Les traitements topiques (qui agissent localement, en l’occurrence sur les parties dépigmentées, ndlr) et la photothérapie peuvent également être prescrits dès l’enfance. «Il ne faut pas sous-estimer le poids psychologique de la maladie chez les plus jeunes», souligne Adelheid Witzeling. Ralph Souffrant, a déclaré au sujet de ses taches, dans une interview au magazine Vogue: «Enfant, je les détestais. On se moquait de moi, on me dévisageait. Aujourd’hui je les ai acceptées, et j’aime ma singularité.» Céline, elle, a dès le début de sa maladie opté pour l’acceptation: «Je refuse d’ailleurs de parler de maladie, ça ne m’empêche pas de vivre, ni de faire tout ce que j’aime.» Formatrice, elle dit n’avoir jamais ressenti de curiosité de la part de ses étudiants: «Les jeunes enfants, eux, posent des questions, je leur explique alors simplement que ma peau se décolore.»

Des messages pleins d’espoir et très utiles selon Adelheid Witzeling: «L’expérience de personnes, connues ou pas, qui vivent bien avec la maladie est très utile aux patients. Mais il faut être prêt à les entendre, il y a tout un chemin personnel à parcourir pour oser se montrer.»

Les produits cosmétiques peuvent aider

«Il n’est pas toujours facile de changer le regard des autres, mais on peut changer le regard que nous portons sur nous-mêmes.» Françoise Chow est infirmière, et c’est dans un service de grands brûlés, à Paris, qu’elle a commencé à s’intéresser aux soins infirmiers esthétiques.

Maintenant installée en Suisse, elle travaille en collaboration avec des dermatologues pour proposer des consultations aux patients atteints de maladies affichantes. «Quelle que soit la problématique, je retrouve toujours le souhait – pas toujours verbalisé – d’adoucir la réalité, explique l’infirmière. Il y a encore un non-dit face à ce besoin esthétique.» En juin dernier, elle a proposé des ateliers pour les membres de la Société suisse du psoriasis et du vitiligo.

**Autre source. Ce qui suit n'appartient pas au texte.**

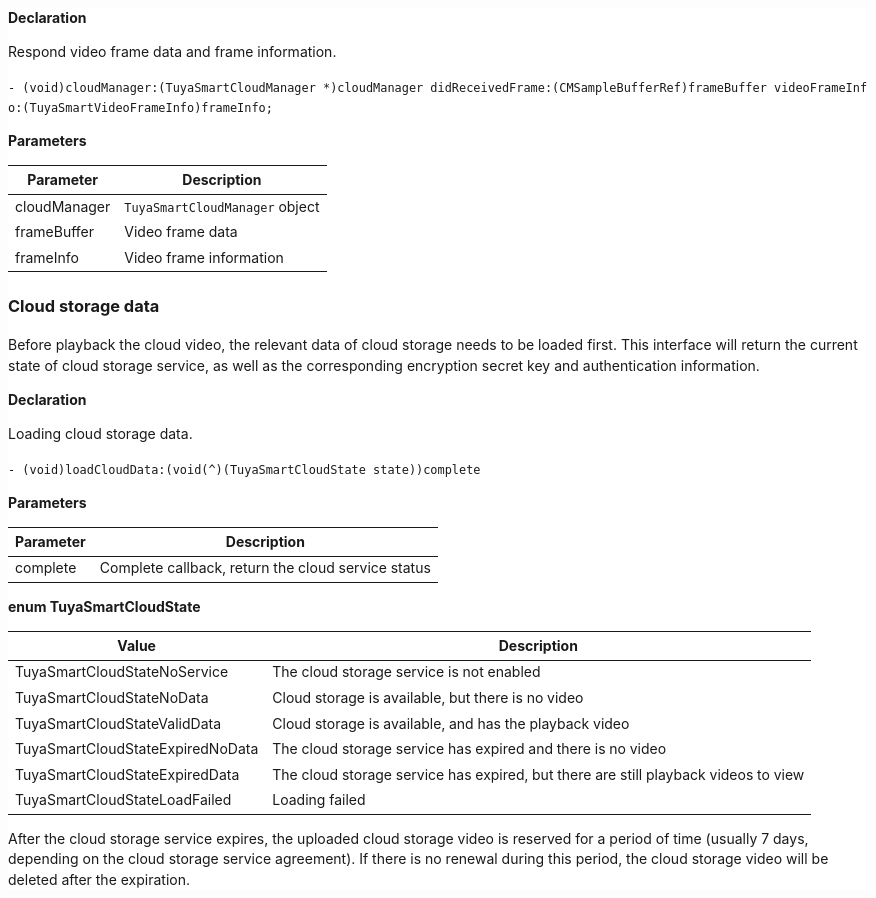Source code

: **Declaration**

Respond video frame data and frame information.

```objc
- (void)cloudManager:(TuyaSmartCloudManager *)cloudManager didReceivedFrame:(CMSampleBufferRef)frameBuffer videoFrameInfo:(TuyaSmartVideoFrameInfo)frameInfo;
```

**Parameters**

| Parameter    | Description                    |
| ------------ | ------------------------------ |
| cloudManager | `TuyaSmartCloudManager` object |
| frameBuffer  | Video frame data               |
| frameInfo    | Video frame information        |

### Cloud storage data

Before playback the cloud video, the relevant data of cloud storage needs to be loaded first. This interface will return the current state of cloud storage service, as well as the corresponding encryption secret key and authentication information.

**Declaration**

Loading cloud storage data.

```objc
- (void)loadCloudData:(void(^)(TuyaSmartCloudState state))complete
```

**Parameters**

| Parameter | Description                                        |
| --------- | -------------------------------------------------- |
| complete  | Complete callback, return the cloud service status |

**enum TuyaSmartCloudState**

| Value                            | Description                                                  |
| -------------------------------- | ------------------------------------------------------------ |
| TuyaSmartCloudStateNoService     | The cloud storage service is not enabled                     |
| TuyaSmartCloudStateNoData        | Cloud storage is available, but there is no video            |
| TuyaSmartCloudStateValidData     | Cloud storage is available, and has the playback video       |
| TuyaSmartCloudStateExpiredNoData | The cloud storage service has expired and there is no video  |
| TuyaSmartCloudStateExpiredData   | The cloud storage service has expired, but there are still playback videos to view |
| TuyaSmartCloudStateLoadFailed    | Loading failed                                               |



After the cloud storage service expires, the uploaded cloud storage video is reserved for a period of time (usually 7 days, depending on the cloud storage service agreement). If there is no renewal during this period, the cloud storage video will be deleted after the expiration.

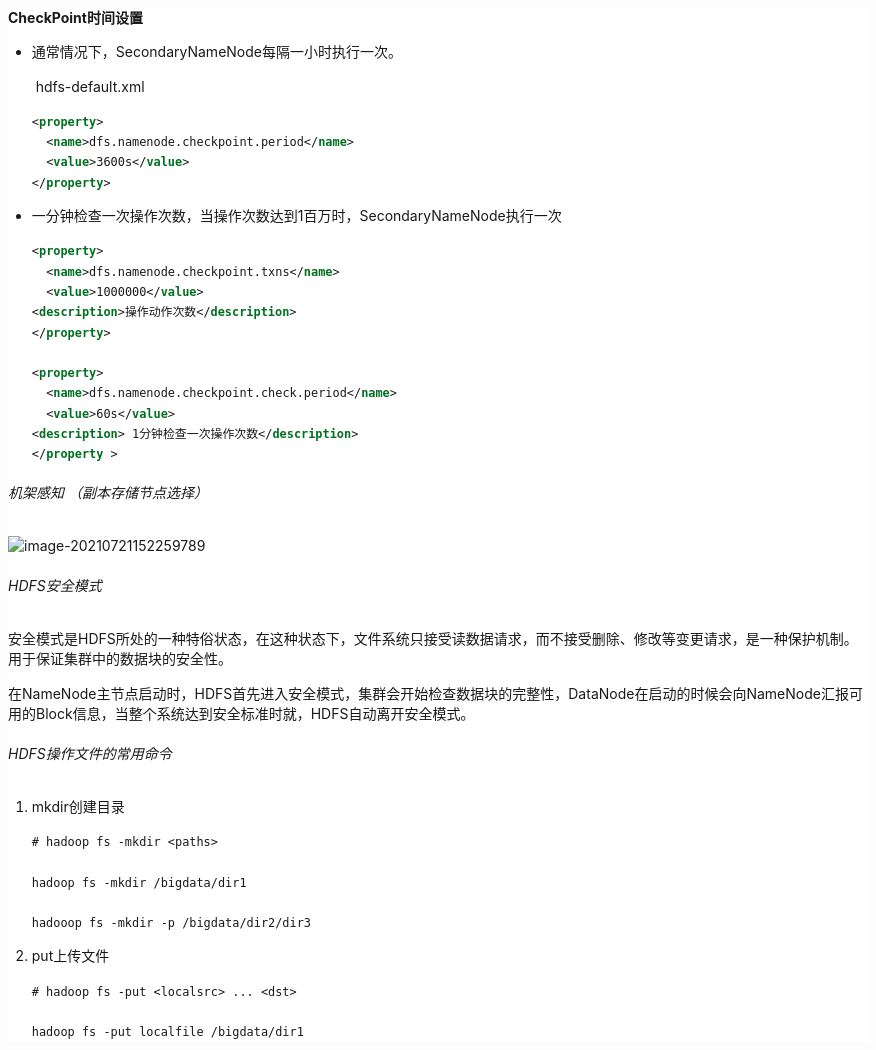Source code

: **CheckPoint时间设置**

- 通常情况下，SecondaryNameNode每隔一小时执行一次。

  ​	hdfs-default.xml

  ```xml
  <property>
    <name>dfs.namenode.checkpoint.period</name>
    <value>3600s</value>
  </property>
  ```

- 一分钟检查一次操作次数，当操作次数达到1百万时，SecondaryNameNode执行一次

  ```xml
  <property>
    <name>dfs.namenode.checkpoint.txns</name>
    <value>1000000</value>
  <description>操作动作次数</description>
  </property>
  
  <property>
    <name>dfs.namenode.checkpoint.check.period</name>
    <value>60s</value>
  <description> 1分钟检查一次操作次数</description>
  </property >
  ```

  

###### 机架感知 （副本存储节点选择）

![image-20210721152259789](https://gitee.com/zhengqianhua0314/image-store/raw/master/image-20210721152259789.png)

###### HDFS安全模式

安全模式是HDFS所处的一种特俗状态，在这种状态下，文件系统只接受读数据请求，而不接受删除、修改等变更请求，是一种保护机制。用于保证集群中的数据块的安全性。

在NameNode主节点启动时，HDFS首先进入安全模式，集群会开始检查数据块的完整性，DataNode在启动的时候会向NameNode汇报可用的Block信息，当整个系统达到安全标准时就，HDFS自动离开安全模式。

###### HDFS操作文件的常用命令

1. mkdir创建目录

   ```shell
   # hadoop fs -mkdir <paths>
   
   hadoop fs -mkdir /bigdata/dir1
   
   hadooop fs -mkdir -p /bigdata/dir2/dir3
   ```

2. put上传文件

   ```shell
   # hadoop fs -put <localsrc> ... <dst>
   
   hadoop fs -put localfile /bigdata/dir1
   ```
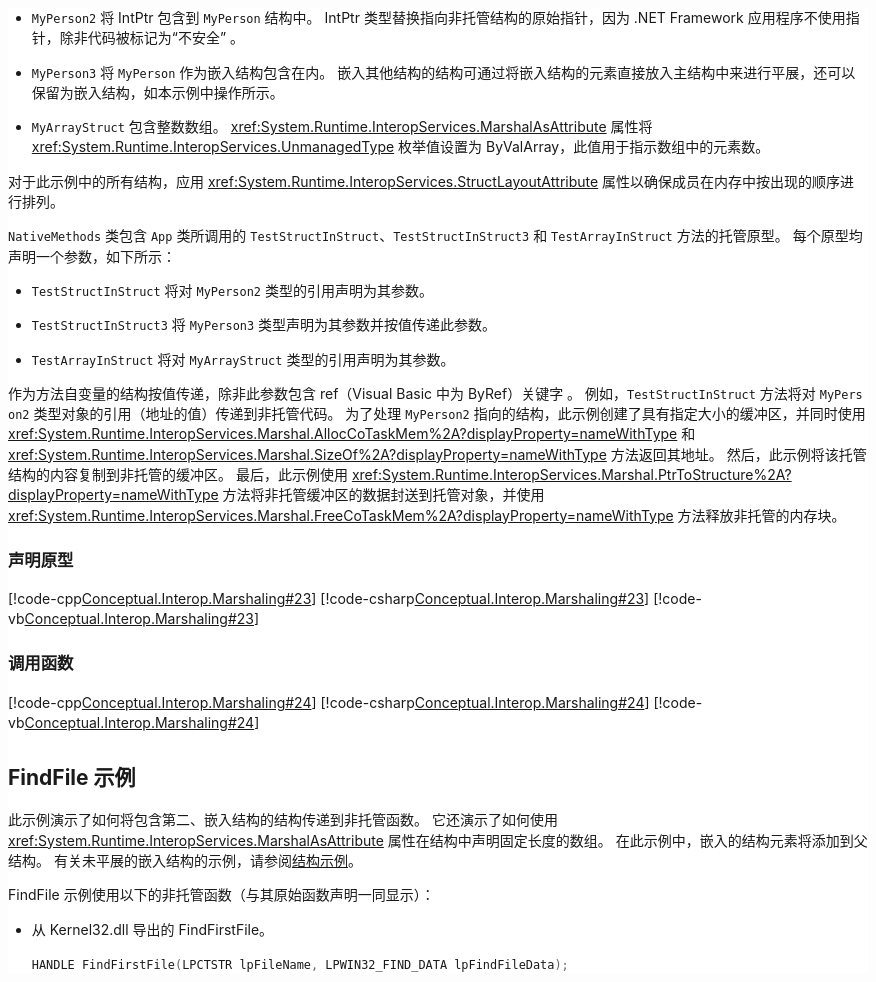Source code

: - `MyPerson2` 将 IntPtr 包含到 `MyPerson` 结构中。 IntPtr 类型替换指向非托管结构的原始指针，因为 .NET Framework 应用程序不使用指针，除非代码被标记为“不安全” 。

- `MyPerson3` 将 `MyPerson` 作为嵌入结构包含在内。 嵌入其他结构的结构可通过将嵌入结构的元素直接放入主结构中来进行平展，还可以保留为嵌入结构，如本示例中操作所示。

- `MyArrayStruct` 包含整数数组。 <xref:System.Runtime.InteropServices.MarshalAsAttribute> 属性将 <xref:System.Runtime.InteropServices.UnmanagedType> 枚举值设置为 ByValArray，此值用于指示数组中的元素数。

对于此示例中的所有结构，应用 <xref:System.Runtime.InteropServices.StructLayoutAttribute> 属性以确保成员在内存中按出现的顺序进行排列。

`NativeMethods` 类包含 `App` 类所调用的 `TestStructInStruct`、`TestStructInStruct3` 和 `TestArrayInStruct` 方法的托管原型。 每个原型均声明一个参数，如下所示：

- `TestStructInStruct` 将对 `MyPerson2` 类型的引用声明为其参数。

- `TestStructInStruct3` 将 `MyPerson3` 类型声明为其参数并按值传递此参数。

- `TestArrayInStruct` 将对 `MyArrayStruct` 类型的引用声明为其参数。

作为方法自变量的结构按值传递，除非此参数包含 ref（Visual Basic 中为 ByRef）关键字 。 例如，`TestStructInStruct` 方法将对 `MyPerson2` 类型对象的引用（地址的值）传递到非托管代码。 为了处理 `MyPerson2` 指向的结构，此示例创建了具有指定大小的缓冲区，并同时使用 <xref:System.Runtime.InteropServices.Marshal.AllocCoTaskMem%2A?displayProperty=nameWithType> 和 <xref:System.Runtime.InteropServices.Marshal.SizeOf%2A?displayProperty=nameWithType> 方法返回其地址。 然后，此示例将该托管结构的内容复制到非托管的缓冲区。 最后，此示例使用 <xref:System.Runtime.InteropServices.Marshal.PtrToStructure%2A?displayProperty=nameWithType> 方法将非托管缓冲区的数据封送到托管对象，并使用 <xref:System.Runtime.InteropServices.Marshal.FreeCoTaskMem%2A?displayProperty=nameWithType> 方法释放非托管的内存块。

### <a name="declaring-prototypes"></a>声明原型

[!code-cpp[Conceptual.Interop.Marshaling#23](~/samples/snippets/cpp/VS_Snippets_CLR/conceptual.interop.marshaling/cpp/structures.cpp#23)]
[!code-csharp[Conceptual.Interop.Marshaling#23](~/samples/snippets/csharp/VS_Snippets_CLR/conceptual.interop.marshaling/cs/structures.cs#23)]
[!code-vb[Conceptual.Interop.Marshaling#23](~/samples/snippets/visualbasic/VS_Snippets_CLR/conceptual.interop.marshaling/vb/structures.vb#23)]

### <a name="calling-functions"></a>调用函数

[!code-cpp[Conceptual.Interop.Marshaling#24](~/samples/snippets/cpp/VS_Snippets_CLR/conceptual.interop.marshaling/cpp/structures.cpp#24)]
[!code-csharp[Conceptual.Interop.Marshaling#24](~/samples/snippets/csharp/VS_Snippets_CLR/conceptual.interop.marshaling/cs/structures.cs#24)]
[!code-vb[Conceptual.Interop.Marshaling#24](~/samples/snippets/visualbasic/VS_Snippets_CLR/conceptual.interop.marshaling/vb/structures.vb#24)]

## <a name="findfile-sample"></a>FindFile 示例

此示例演示了如何将包含第二、嵌入结构的结构传递到非托管函数。 它还演示了如何使用 <xref:System.Runtime.InteropServices.MarshalAsAttribute> 属性在结构中声明固定长度的数组。 在此示例中，嵌入的结构元素将添加到父结构。 有关未平展的嵌入结构的示例，请参阅[结构示例](https://docs.microsoft.com/previous-versions/dotnet/netframework-4.0/eadtsekz(v=vs.100))。

FindFile 示例使用以下的非托管函数（与其原始函数声明一同显示）：

- 从 Kernel32.dll 导出的 FindFirstFile。

    ```cpp
    HANDLE FindFirstFile(LPCTSTR lpFileName, LPWIN32_FIND_DATA lpFindFileData);
    ```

De nombreux produits ont été développés pour permettre une correction du teint adaptée au plus grand nombre, hommes ou femmes. Ces cosmétiques, très chargés en pigments, sont destinés au visage mais aussi aux autres parties du corps, telles que les mains ou les jambes. «Ils sont résistants aux frottements, à la chaleur et à l’eau, ce qui permet, par exemple, de pouvoir à nouveau aller se baigner», souligne Françoise Chow. L’infirmière regrette que ces produits ne soient, en Suisse, pas pris en charge par les assurances-maladie, contrairement au Royaume-Uni. «Grâce à ces produits les patients ont une meilleure qualité de vie, ils renouent avec leur vie sociale, et ce mieux-être a un effet global sur la santé.»